Why we need to embrace data to uncover valuable insights

We are living in a digital age, yet it seems too many of us are letting valuable data slip through our fingers.

Perhaps the most obvious example of data’s value is seen in the staggering growth of the social media giants. Their well-documented rise has seen, sometimes controversially, data used to aid that expansion.

And while data might be their business – all organisations can benefit from better utilising their intel. Understanding and utilising data has far-reaching and diverse applications. But most organisations’ approach to data is at best, patchy. We tend to embrace it in some settings, but not in others.

This is a missed opportunity because we’re not making the most of the information we’re knowingly (or unknowingly) collecting. We’re not comparing, contrasting, and seeking other inputs to make full use of our raw intel.

Put simply, we’re not gaining valuable insights to make the best decisions or realise the best outcomes.

How can data help?

Data is quantifiable evidence. It can shape and influence, complement or provide a point of difference, validate findings, and add weight to analysis. Data helps paint a more complete picture.

I’ll use a challenge that many businesses are facing at the moment as an example – the war for talent. In a market that favours job seekers, companies need to be attractive to potential employees as well as retain staff. But what does that look like, and what is ‘attractive’? The first step in the process would be to understand a company’s current state of play – its culture.

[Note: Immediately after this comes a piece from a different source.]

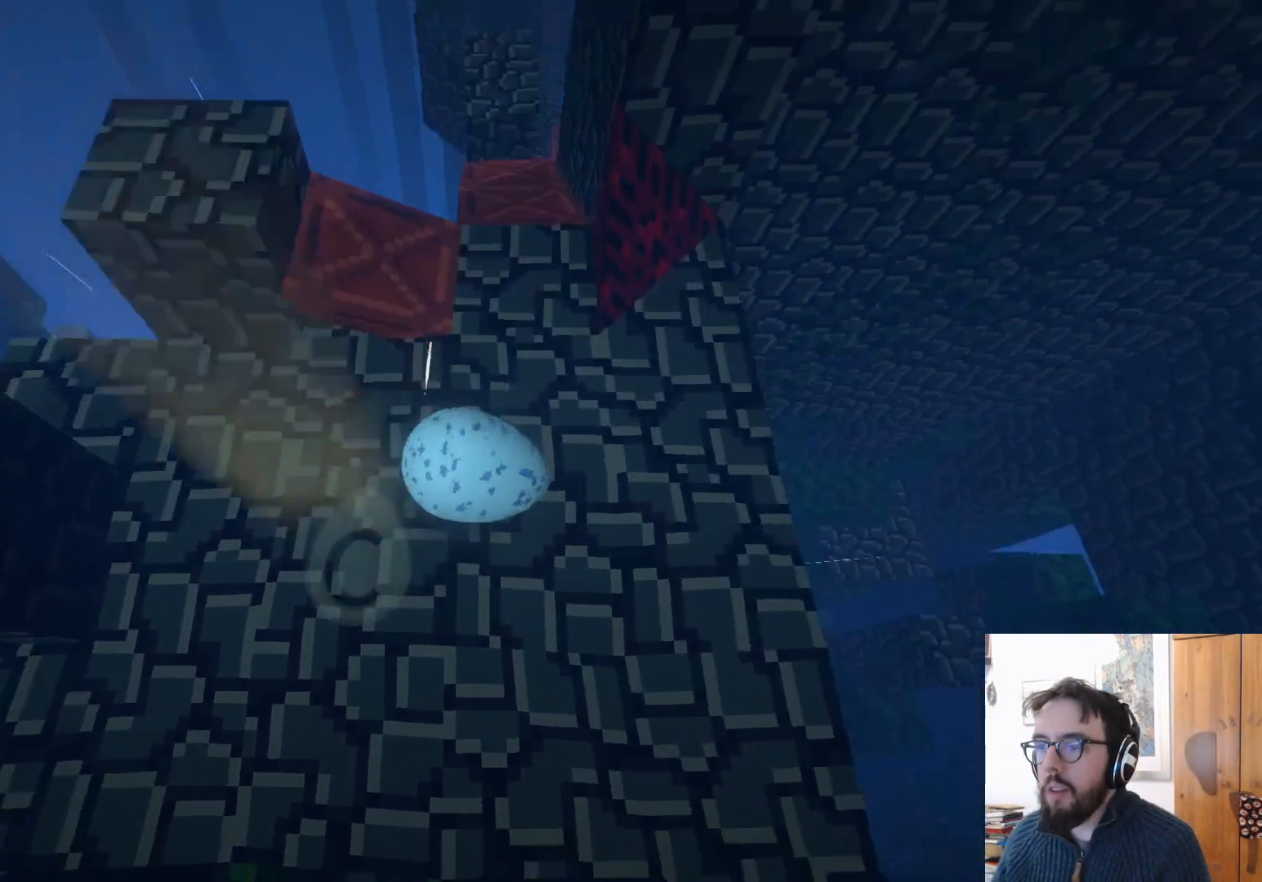
{"buttons": [], "left_stick": "up", "right_stick": "up-right", "events": [[50, "right_stick", "center"], [117, "left_stick", "center"], [367, "left_stick", "up"], [417, "right_stick", "up"], [500, "right_stick", "up-right"]]}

To help form a picture, some of the data inputs could include:

  • Employment engagement data: these would indicate the level of employee engagement and highlight both what’s working well, as well as opportunities to enhance the employee experience.
  • Timesheets: these would show how many hours employees are working each day, the mix of days, if employees are exceeding standard work hours, consistently working over weekends and how often, etc.
  • Employee data: would show things like the average length of employee service and which parts of the business have a better track record of retention. It’d show what benefits are being utilised.
  • IT data: shows number and length of time spent in online meetings, if people are taking breaks or running back-to-back meetings.

This type of information begins to form a holistic view of an organisation’s culture. It can be bench-marked against best practice and academic research on employee culture and retention.

It allows a company to not just look at its rhetoric but examine the statistics. The data provides quantifiable information that can better inform a company about what is or isn’t working and, perhaps, show where rhetoric is not meeting reality.

Data analysts combine skills in data science, information and communication technology. We help clients to tame ‘data chaos’, uncover compelling insights and communicate critical information clearly and deliver tangible outcomes.

Data analysis Woman drawing flowchart business process concept AdobeStock_115494077

From data to analysis

The quality of any data analysis will depend on the quality and quantity of sources. Like most research, you can’t base any findings on a singular piece of information.

Data analysts draw on a range of external sources to provide context and add value to primary data. Sources include the Australian Bureau of Statistics, universities, research organisations, think tanks and financial institutions. Analysts examine historical information, the current state of play and can use sophisticated technology like artificial intelligence to forecast, anticipate and prepare for future scenarios.

From deciding whether to invest billions in a project to producing content that is popular with your audience – data is a valuable ally.

Data + analysis = insights. And these insights help save time, better utilise resources, shape agendas and action, give weight to decisions, and help organisations achieve desired outcomes.